_EXCERPT:_
Hammersmith and Fulham Council has become the latest social landlord found culpable of “severe maladministration” over its handling of the case.
In a 14-page report, the ombudsman said the council had failed to address multiple repairs within a “reasonable timescale”.
It also said it had failed to “proactively manage repairs” despite being aware at an early stage of the delays the resident and his young family were experiencing.
The resident lived in the third-floor property from 2019 to 2021, with “unsafe” and rotting windows, the report said.
“This also affected the warmth in the property, which the landlord acknowledged (i.e. freezing during the winter periods) and it was also an ongoing hazard and source of concern due to young children in the property that was also on the third floor of the building,” the report added.
It took the council 15 months to act on a roof leak, which caused the resident problems with cooking.
Repairs to a smoke detector in the flat took 18 months, when it should have been resolved within five days, the ombudsman said.
The resident reported mould in the flat, but this took eight to 10 months to fix, the ombudsman said.
The ombudsman also found maladministration for the council’s complaint-handling, as the resident chased responses and relied on the ombudsman’s intervention.
Richard Blakeway, the housing ombudsman, said Hammersmith and Fulham Council had “repeatedly failed” in its repair obligations to the resident.

_PROBLEMS:_
[1] According to the report on Hammersmith and Fulham Council, how long did repairs to the smoke detector in the flat take?
[2] In the report on Hammersmith and Fulham Council, swap "smoke detector" for "carbon monoxide alarm" and give the passage again, beginning at the words "It took the" and stopping after "fix, the ombudsman said.".
[3] Write the next part of the news report on Hammersmith and Fulham Council's repair failures, carrying on from its final sentence.

_SUPPLIED ENTRIES:_
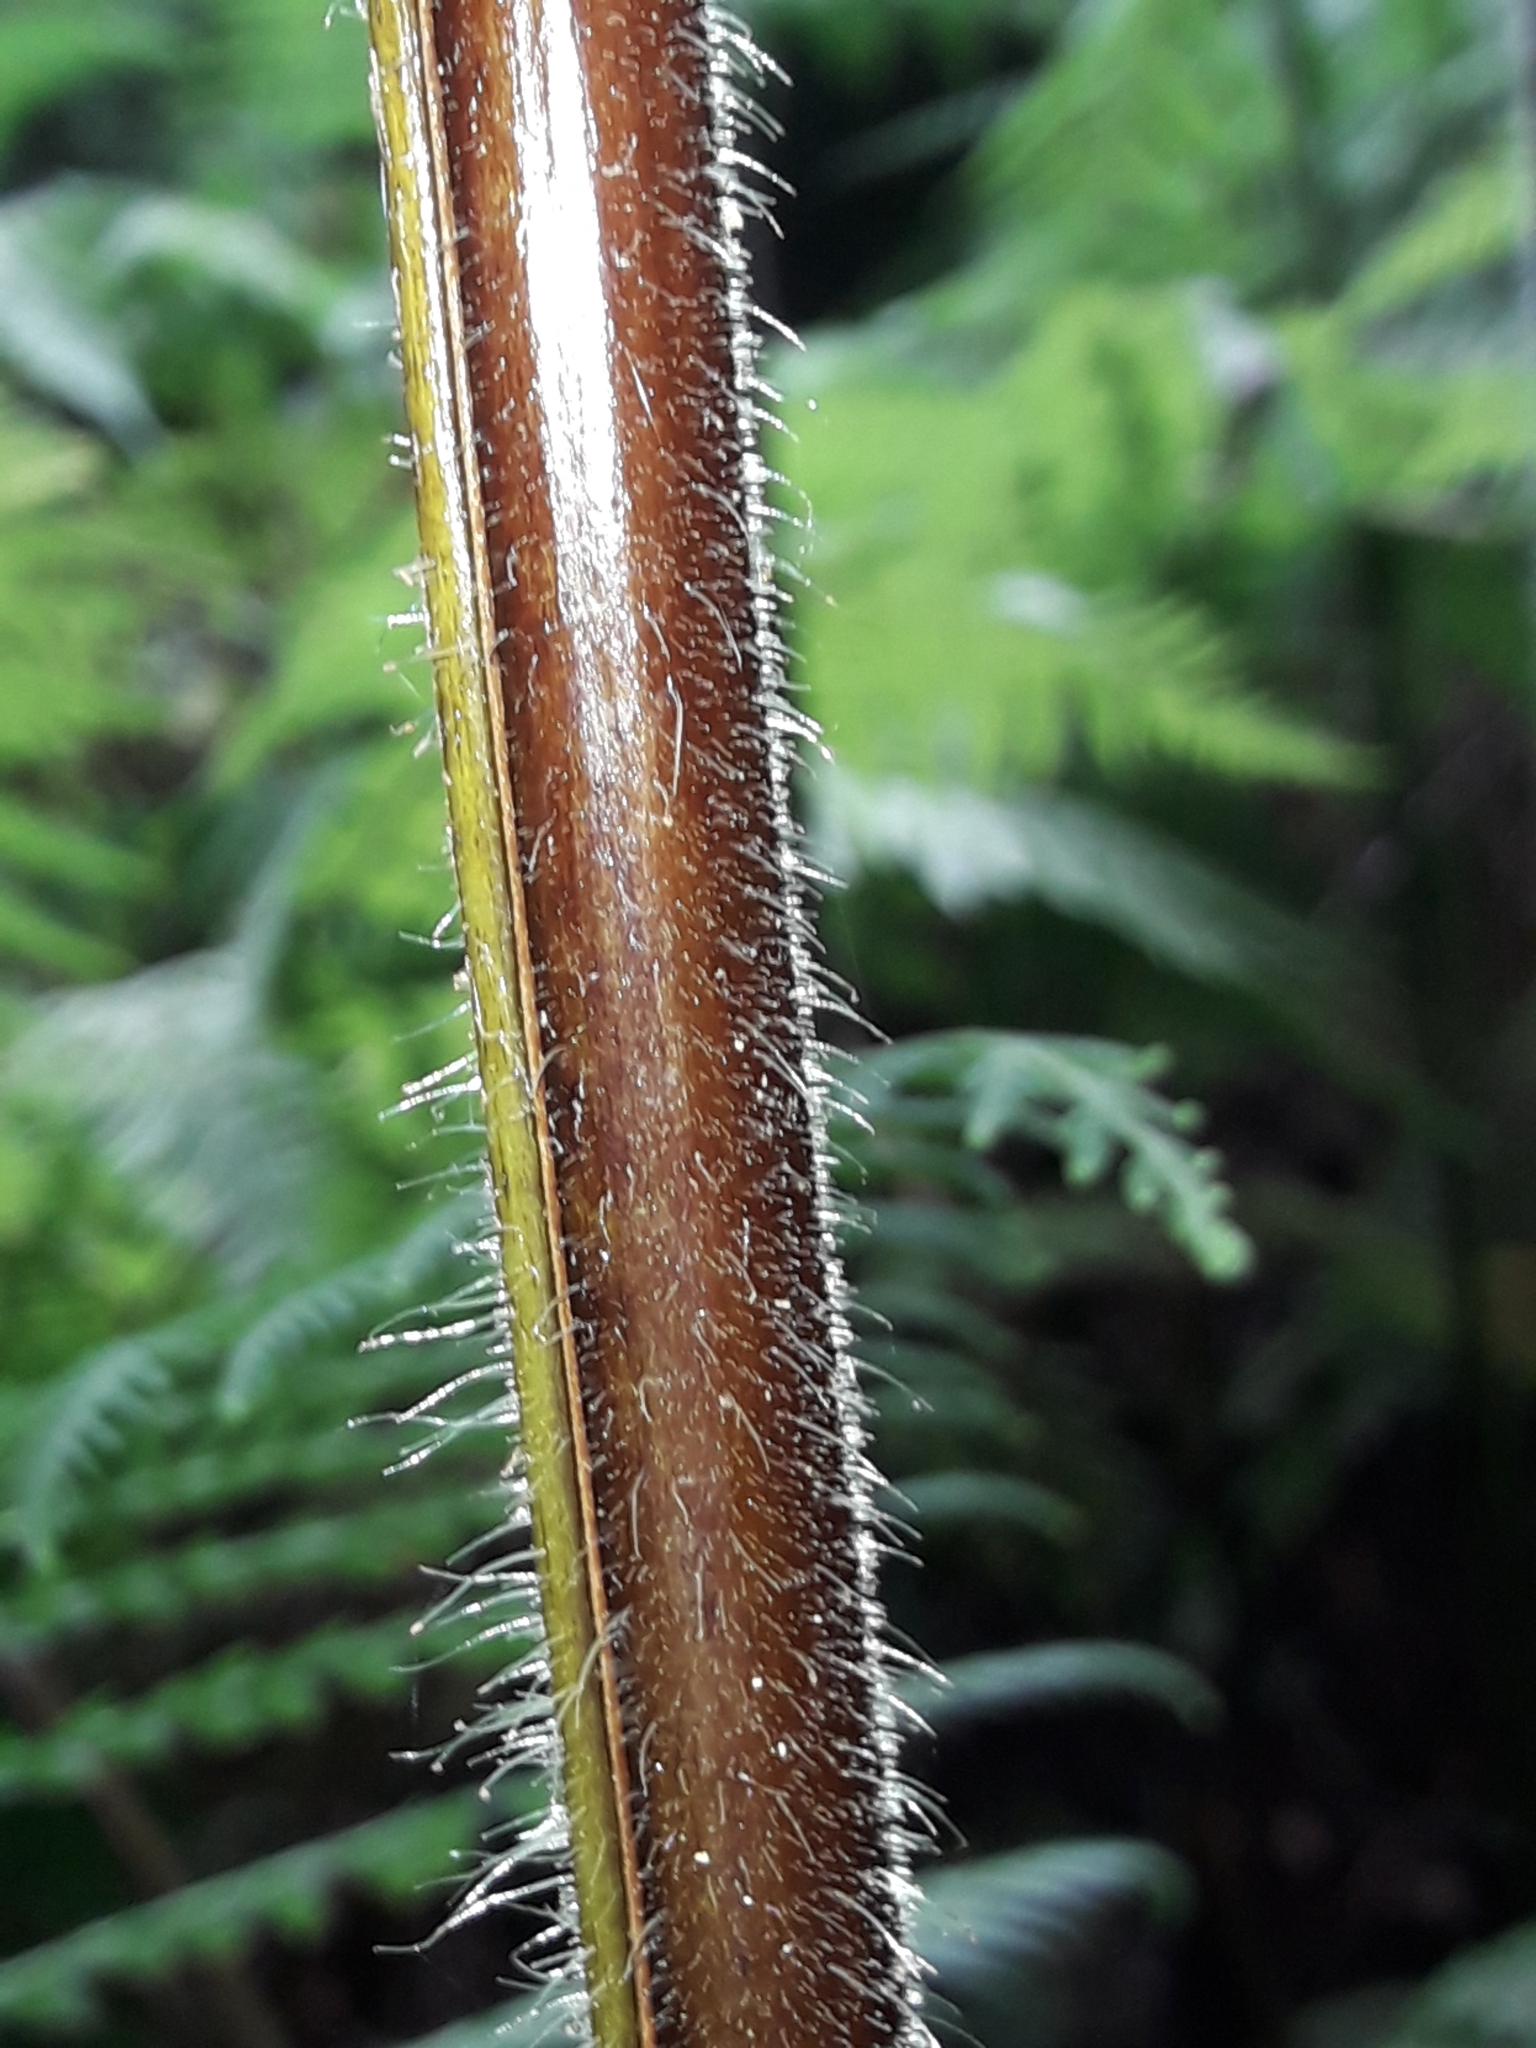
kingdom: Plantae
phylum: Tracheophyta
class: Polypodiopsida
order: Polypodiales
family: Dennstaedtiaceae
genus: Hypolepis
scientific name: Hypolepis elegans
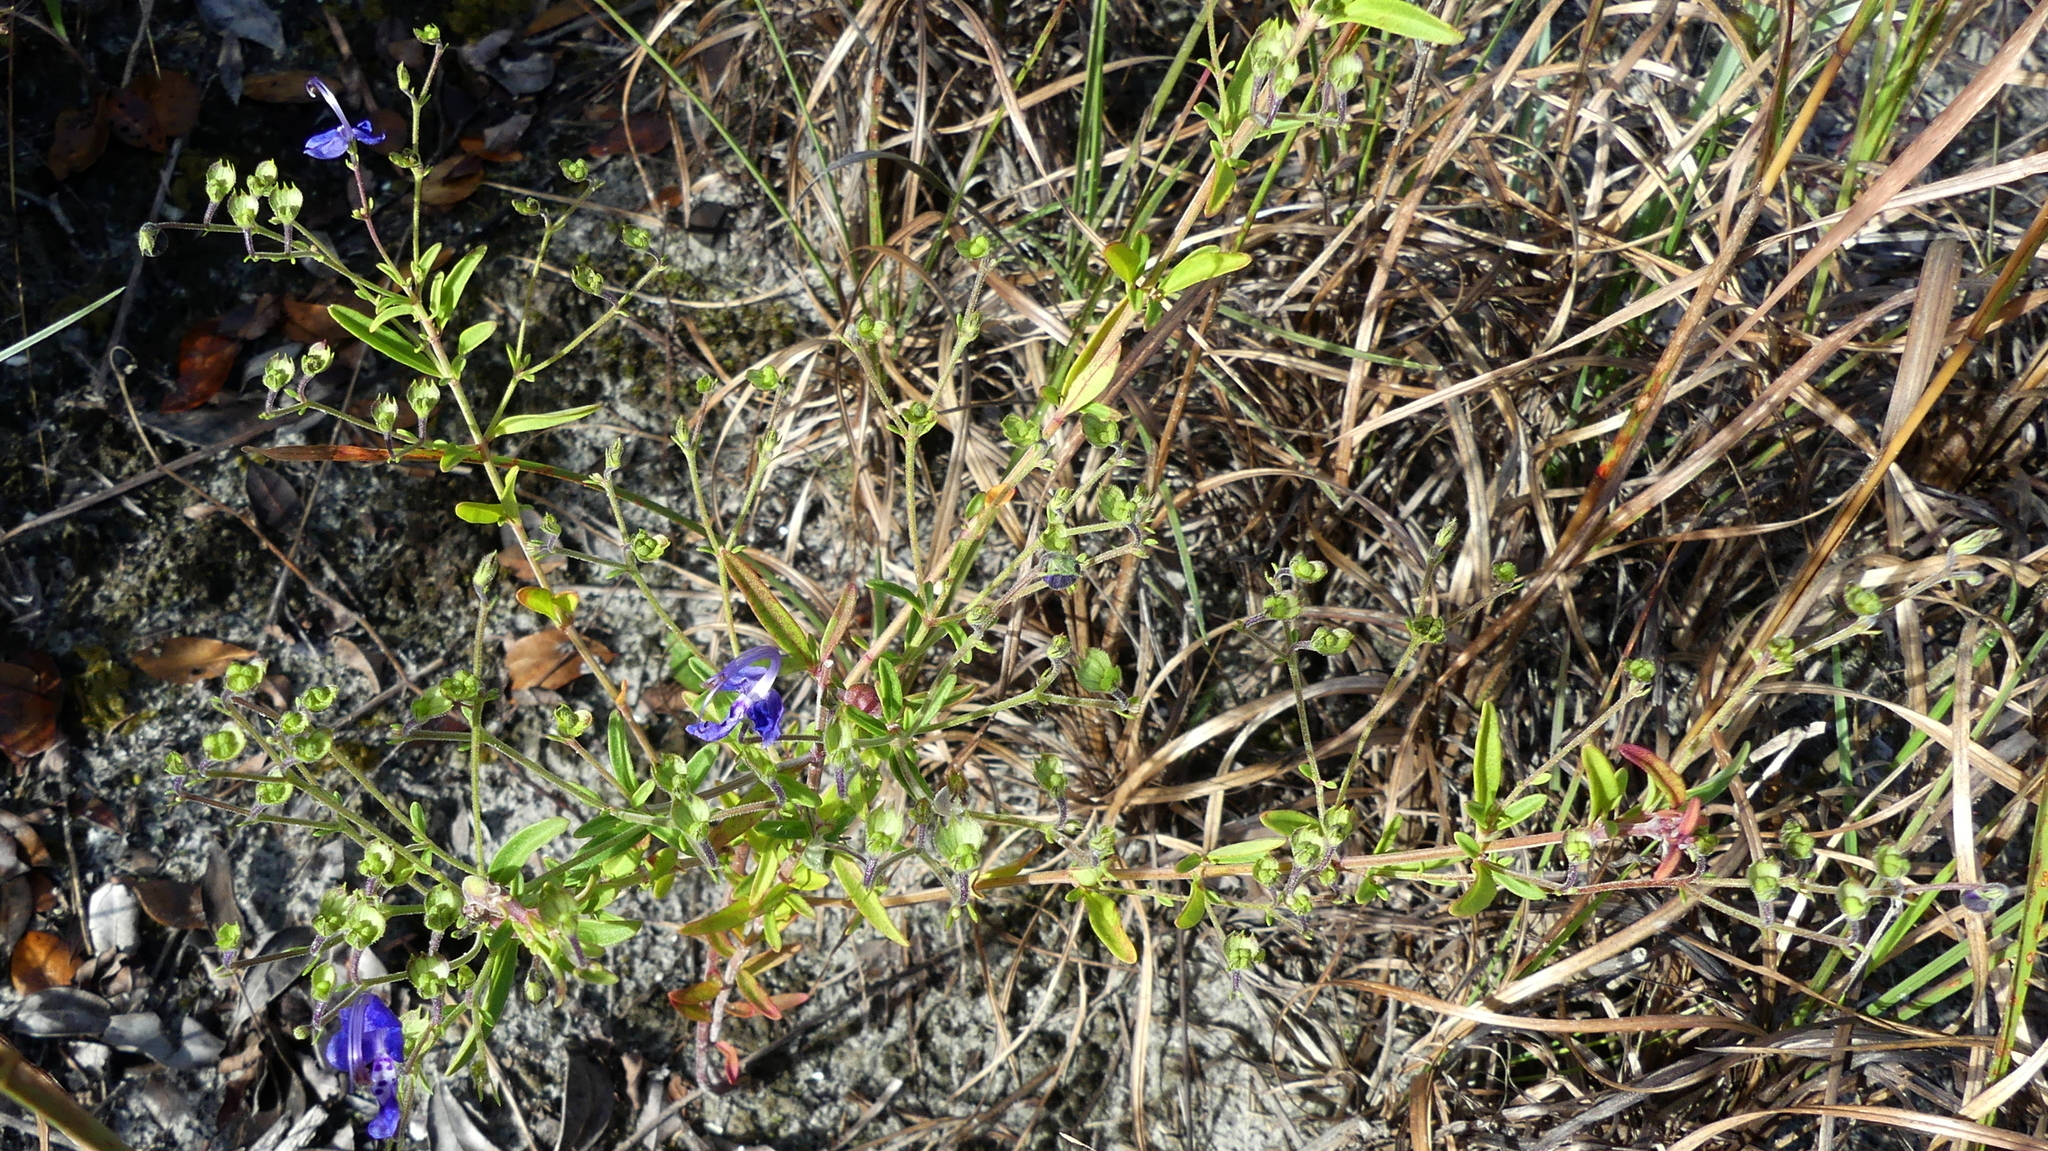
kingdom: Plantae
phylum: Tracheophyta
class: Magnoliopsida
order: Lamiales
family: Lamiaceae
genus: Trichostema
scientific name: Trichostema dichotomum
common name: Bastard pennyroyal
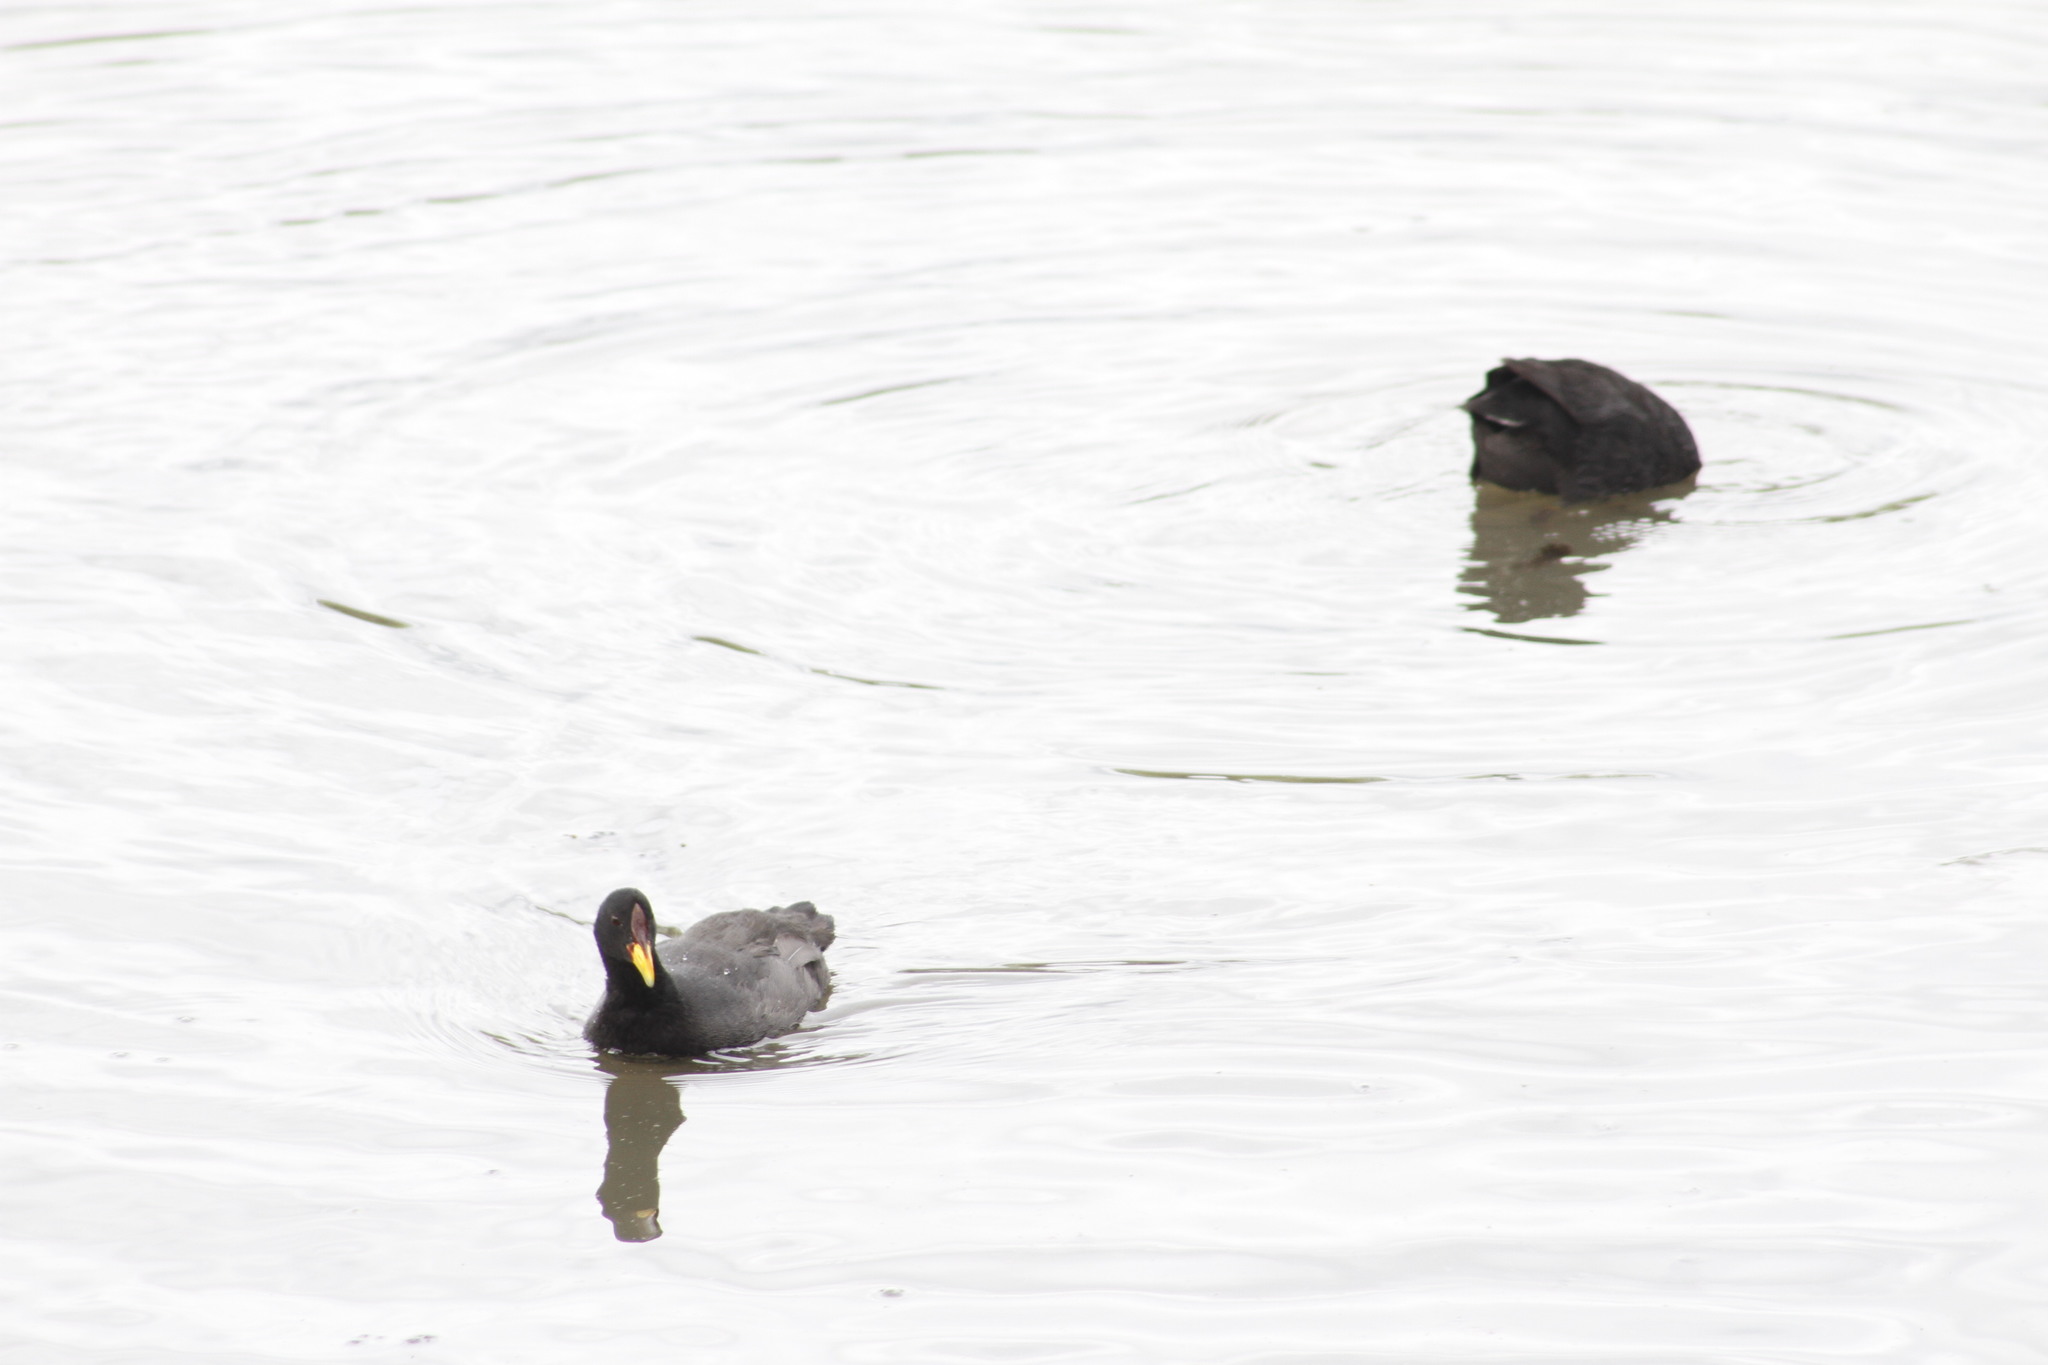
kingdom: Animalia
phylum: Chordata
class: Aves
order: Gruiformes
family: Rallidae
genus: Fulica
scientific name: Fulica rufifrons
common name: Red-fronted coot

_TASK-BY-TASK OUTPUTS:_
[1] 18 months

[2]
It took the council 15 months to act on a roof leak, which caused the resident problems with cooking.
Repairs to a carbon monoxide alarm in the flat took 18 months, when it should have been resolved within five days, the ombudsman said.
The resident reported mould in the flat, but this took eight to 10 months to fix, the ombudsman said.

[3]
“Throughout the case, there was a lack of satisfactory completion records and an absence of evidence to show the landlord’s reasonable investigation into reports of continued issues,” he said.
“The resident and his young family has experienced distress and inconvenience, living with health and safety hazards during the duration of the outstanding repairs.”
Among its demands, the ombudsman told the local authority it must apologise to the resident, pay £1,050 in compensation and conduct a “senior management review” of the case and repairs communications more generally.
In response, the council said it accepted the ombudsman’s decision “unconditionally”, and among the actions it has taken is launching a specialist leak-management team.
“We fully acknowledge that we failed to respond to and address the repairs needed in the family’s home and did not resolve them in a timely manner,” it said.
“We have made a direct, sincere and unreserved apology, which has been accepted. The family has acknowledged they are content with the resolution the council has already provided.”
It added: “We continue to improve all aspects of our repairs service and have made improvements to our complaints handling, which directly addresses the valuable feedback and findings we received from the Housing Ombudsman service.
“We reviewed the family’s experience thoroughly to ensure we learnt from this case and are working with our delivery partners to develop process improvements that will mitigate against future service failures of a similar nature.”
Last month, the council revealed it was considering bringing its entire housing management service in-house to improve the quality of service.